Da hier kein Fall der im Wege einstweiliger Anordnung verlängerten Abschiebungshaft vorliegt, erweist sich das Rechtsmittel unter Heranziehung der Rechtsprechung des Bundesgerichtshofs als unzulässig. Der vorgelegte Schriftwechsels zwischen dem Bundesverfassungsgericht und dem V. Zivilsenat des Bundesgerichtshofs gibt dem Senat keinen Anlass zu einer davon abweichenden rechtlichen Beurteilung. Denn die gewechselten Schreiben befassen sich schon nicht mit einem vergleichbaren Sachverhalt. Die Anfrage des Berichterstatters des 2. Senats des Bundesverfassungsgerichts vom 25. Oktober 2000 bezieht sich auf einen Einzelfall, bei dem nach atypischem Verfahrensablauf (zwischen Verhaftung und Abschiebung nur eine Woche) eine rechtzeitige Entscheidung über Rechtsmittel gegen den Haftbefehl nicht zu erwarten war. Nur hinsichtlich eines solchen Verfahrensablaufs hat der Vorsitzende des V. Zivilsenats des Bundesgerichtshofs in seinem Antwortschreiben vom 11. Dezember 2000 ausgeführt, dass der Senat wohl nicht von einem fehlenden Rechtschutzbedürfnis ausgehen würde. Ein solcher Ausnahmefall steht indes hier nicht zur Beurteilung an. Zwischen dem angefochtenen Beschluss des Landgerichts und der Abschiebung am 4. Oktober 2001 lagen zwar weniger als 1 Woche. Allein deshalb handelt es sich aber nicht um einen atypischen Verfahrensablauf, wie er im Schreiben des Bundesverfassungsgerichts vom 25. Oktober 2000 dargestellt ist. Seit der Verhaftung - von der im Schriftwechsel ausgegangen wird - des Betroffenen bis zu dessen Abschiebung sind nämlich nahezu zwei Monate vergangen, ein Zeitraum also, in dem üblicherweise eine Entscheidung über Rechtsmittel erwartet werden kann. Der Fall, dass die prozessuale Überholung auf einer verzögerliehen Behandlung des Beschwerdegerichts beruht (vgl. dazu Anm. Wax zu BGH, LM AuslG Nr. 11), liegt jedenfalls hinsichtlich der angefochtenen Entscheidung nicht vor. Es besteht mithin kein Grund, ein Rechtsschutzbedürfnis zu bejahen, zumal hier ungeachtet der Grundsatzfrage eine Überprüfung durch die nächste Instanz noch erfolgt ist.

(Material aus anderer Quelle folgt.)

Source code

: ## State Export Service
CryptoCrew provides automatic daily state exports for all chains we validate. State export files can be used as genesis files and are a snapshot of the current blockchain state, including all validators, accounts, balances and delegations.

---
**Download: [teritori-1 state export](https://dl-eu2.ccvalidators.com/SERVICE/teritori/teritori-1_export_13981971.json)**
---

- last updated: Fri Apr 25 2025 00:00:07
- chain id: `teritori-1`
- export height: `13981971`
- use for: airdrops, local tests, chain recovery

Angesichts dessen, dass die Rechtsverfolgung des Betroffenen demzufolge keine Aussicht auf Erfolg bietet, ist auch der Antrag auf Bewilligung von Prozesskostenhilfe und Beiordnung eines Rechtsanwalts zurückzuweisen, §§ 103 Abs. 2 AuslG, 3 Satz 2 FEVG, 14 FGG, 114, 119 Satz 1 ZPO.

Eine Kostenentscheidung für das Verfahren der Rechtsbeschwerde ist nicht veranlasst. Daher bedarf es keiner Festsetzung des Wertes des Beschwerdegegenstandes.